Thursday, March 29, 2012

Absence of Malice 1981



Dull and dour movie about newspapers and the rules that reporters sometimes break and  stretch to get a story. Of course there is more to this lemon of a movie but that pretty much sums it up. Ok the plot goes something like this Sally Field plays a pushy and what I consider unprofessional reporter on a Florida newspaper, who steps on the truth with her sexy and very small size open toe heels in order to get her story.  She writes an unproven and ultimately untrue story about Paul Newman who plays the son of a dead gangster, who Sally insinuates is tied up in the recent disappearance of a labor leader. Newman is nice, not a gangster and for most of the running time of the movie tries to get at the source of this false story.

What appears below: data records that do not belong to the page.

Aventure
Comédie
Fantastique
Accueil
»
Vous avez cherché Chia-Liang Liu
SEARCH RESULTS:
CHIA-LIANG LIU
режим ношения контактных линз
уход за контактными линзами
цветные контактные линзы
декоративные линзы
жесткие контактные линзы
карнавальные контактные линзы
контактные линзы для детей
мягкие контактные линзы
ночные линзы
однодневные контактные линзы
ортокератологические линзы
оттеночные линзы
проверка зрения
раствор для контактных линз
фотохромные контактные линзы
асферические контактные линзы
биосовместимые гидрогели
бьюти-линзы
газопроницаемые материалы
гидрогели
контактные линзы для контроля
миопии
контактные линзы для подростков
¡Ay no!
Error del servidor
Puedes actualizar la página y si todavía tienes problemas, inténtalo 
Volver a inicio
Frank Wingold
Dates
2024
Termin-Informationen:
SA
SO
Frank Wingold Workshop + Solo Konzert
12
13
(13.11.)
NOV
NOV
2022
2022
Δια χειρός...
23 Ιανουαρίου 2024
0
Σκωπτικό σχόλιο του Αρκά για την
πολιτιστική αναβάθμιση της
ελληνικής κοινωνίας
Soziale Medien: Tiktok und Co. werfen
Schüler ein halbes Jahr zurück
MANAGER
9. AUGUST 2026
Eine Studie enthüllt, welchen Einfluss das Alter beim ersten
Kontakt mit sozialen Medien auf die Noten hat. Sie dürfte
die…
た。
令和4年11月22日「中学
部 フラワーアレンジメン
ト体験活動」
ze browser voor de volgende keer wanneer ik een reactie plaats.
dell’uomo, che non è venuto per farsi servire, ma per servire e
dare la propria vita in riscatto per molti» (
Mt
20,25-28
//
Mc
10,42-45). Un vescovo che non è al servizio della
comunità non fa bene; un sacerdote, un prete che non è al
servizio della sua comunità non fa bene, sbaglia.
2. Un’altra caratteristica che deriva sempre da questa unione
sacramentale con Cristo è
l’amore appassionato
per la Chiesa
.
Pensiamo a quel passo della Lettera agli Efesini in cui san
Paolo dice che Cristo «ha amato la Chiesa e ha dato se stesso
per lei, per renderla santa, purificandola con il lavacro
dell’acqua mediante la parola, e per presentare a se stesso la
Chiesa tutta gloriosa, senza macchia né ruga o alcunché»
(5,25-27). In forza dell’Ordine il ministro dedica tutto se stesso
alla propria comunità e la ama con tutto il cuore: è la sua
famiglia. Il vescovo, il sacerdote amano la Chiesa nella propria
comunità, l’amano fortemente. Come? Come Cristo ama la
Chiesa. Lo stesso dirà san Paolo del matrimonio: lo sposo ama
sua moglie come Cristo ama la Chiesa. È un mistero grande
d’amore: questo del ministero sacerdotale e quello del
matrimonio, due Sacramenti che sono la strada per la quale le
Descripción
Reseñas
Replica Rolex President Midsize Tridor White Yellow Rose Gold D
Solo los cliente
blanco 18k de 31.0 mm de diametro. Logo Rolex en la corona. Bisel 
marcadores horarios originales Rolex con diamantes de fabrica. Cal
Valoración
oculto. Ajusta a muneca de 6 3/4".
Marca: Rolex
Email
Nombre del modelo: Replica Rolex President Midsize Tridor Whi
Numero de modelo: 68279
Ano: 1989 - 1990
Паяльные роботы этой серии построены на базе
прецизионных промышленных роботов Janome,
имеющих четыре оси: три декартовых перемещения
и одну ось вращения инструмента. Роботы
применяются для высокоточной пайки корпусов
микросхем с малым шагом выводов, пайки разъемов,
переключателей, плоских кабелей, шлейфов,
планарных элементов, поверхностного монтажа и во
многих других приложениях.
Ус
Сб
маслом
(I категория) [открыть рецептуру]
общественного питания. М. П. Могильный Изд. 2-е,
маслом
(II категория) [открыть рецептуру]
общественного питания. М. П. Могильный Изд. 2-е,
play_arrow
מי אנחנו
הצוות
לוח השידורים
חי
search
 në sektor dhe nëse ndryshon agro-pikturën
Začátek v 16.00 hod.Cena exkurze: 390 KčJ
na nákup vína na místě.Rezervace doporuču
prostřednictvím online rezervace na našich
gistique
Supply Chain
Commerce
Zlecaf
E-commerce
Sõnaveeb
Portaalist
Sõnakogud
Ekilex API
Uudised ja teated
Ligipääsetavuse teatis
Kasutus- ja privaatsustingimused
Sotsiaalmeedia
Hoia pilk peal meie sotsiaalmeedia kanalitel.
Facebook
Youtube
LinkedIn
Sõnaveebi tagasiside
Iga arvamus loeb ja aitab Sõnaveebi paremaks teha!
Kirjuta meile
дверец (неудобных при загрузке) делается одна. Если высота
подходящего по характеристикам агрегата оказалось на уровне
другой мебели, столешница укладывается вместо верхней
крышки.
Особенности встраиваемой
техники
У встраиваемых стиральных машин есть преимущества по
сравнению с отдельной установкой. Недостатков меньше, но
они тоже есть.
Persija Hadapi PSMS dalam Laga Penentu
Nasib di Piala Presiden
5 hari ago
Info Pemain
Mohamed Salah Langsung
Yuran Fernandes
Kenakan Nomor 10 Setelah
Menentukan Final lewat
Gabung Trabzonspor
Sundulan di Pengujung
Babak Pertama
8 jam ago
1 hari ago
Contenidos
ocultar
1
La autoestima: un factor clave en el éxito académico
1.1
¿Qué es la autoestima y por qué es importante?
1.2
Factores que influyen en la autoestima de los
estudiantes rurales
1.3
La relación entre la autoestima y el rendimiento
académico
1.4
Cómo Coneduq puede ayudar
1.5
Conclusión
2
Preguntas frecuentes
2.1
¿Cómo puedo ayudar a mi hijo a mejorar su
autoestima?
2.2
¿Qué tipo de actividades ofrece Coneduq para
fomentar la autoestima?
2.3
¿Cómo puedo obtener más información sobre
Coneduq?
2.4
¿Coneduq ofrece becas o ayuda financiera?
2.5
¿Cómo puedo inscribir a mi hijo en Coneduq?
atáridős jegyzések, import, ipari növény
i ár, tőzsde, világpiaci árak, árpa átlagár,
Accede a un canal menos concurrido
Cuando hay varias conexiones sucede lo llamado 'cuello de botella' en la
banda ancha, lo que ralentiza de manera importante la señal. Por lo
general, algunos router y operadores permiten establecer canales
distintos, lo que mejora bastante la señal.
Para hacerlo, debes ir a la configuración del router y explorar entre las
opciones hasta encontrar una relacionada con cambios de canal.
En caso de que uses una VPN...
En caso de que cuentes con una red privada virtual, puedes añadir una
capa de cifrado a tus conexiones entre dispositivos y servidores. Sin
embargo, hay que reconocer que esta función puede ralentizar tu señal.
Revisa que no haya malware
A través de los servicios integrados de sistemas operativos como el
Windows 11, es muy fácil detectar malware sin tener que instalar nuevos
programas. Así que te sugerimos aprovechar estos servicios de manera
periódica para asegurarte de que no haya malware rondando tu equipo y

Its hard to believe that Sally would last one minute at a newspaper writing the kind of stuff  that she publishes, and it is also  amazing that a newspaper would last two minutes after putting so much unsubstantiated rubbish between their pages.  Both Newman (who is too old for the part by 10 years) and Field are miscast and their performances are lazy and laid back, Newman looks bored and seems to be sleepwalking through the film, but still  got an Oscar nomination for his performance.  Sally all pert and cute in her 80’s outfits is just not convincing to me as a reporter, the role calls out for a Jane Fonda or Faye Dunaway. The only good moments in the film come from the wonderful Melinda Dillon (also Oscar nominated ) who plays a close friend of Newman’s and pays a steep price for a story that Sally publishes about her. What is shocking and surprising to me is that this sort of taking down of a sweet, vulnerable and sympathetic young woman is still being used in movies as late as last year’s “The Ides of March”. The one memorable scene in the film (and indeed one of the most moving and memorable scenes of the decade) is of Dillon  racing across her neighbors lawns at dawn picking up the offending issues of the newspaper with the damaging story about her, before they can be read over morning coffee by her neighbors.  A moment of truth and feeling in an otherwise dead and limp movie. With direction by Sydney Pollock and a script (also Oscar nominated), by Kurt Luedtke.  The good supporting cast includes Bob Balaban, Wilford  Brimley and Josef Sommer.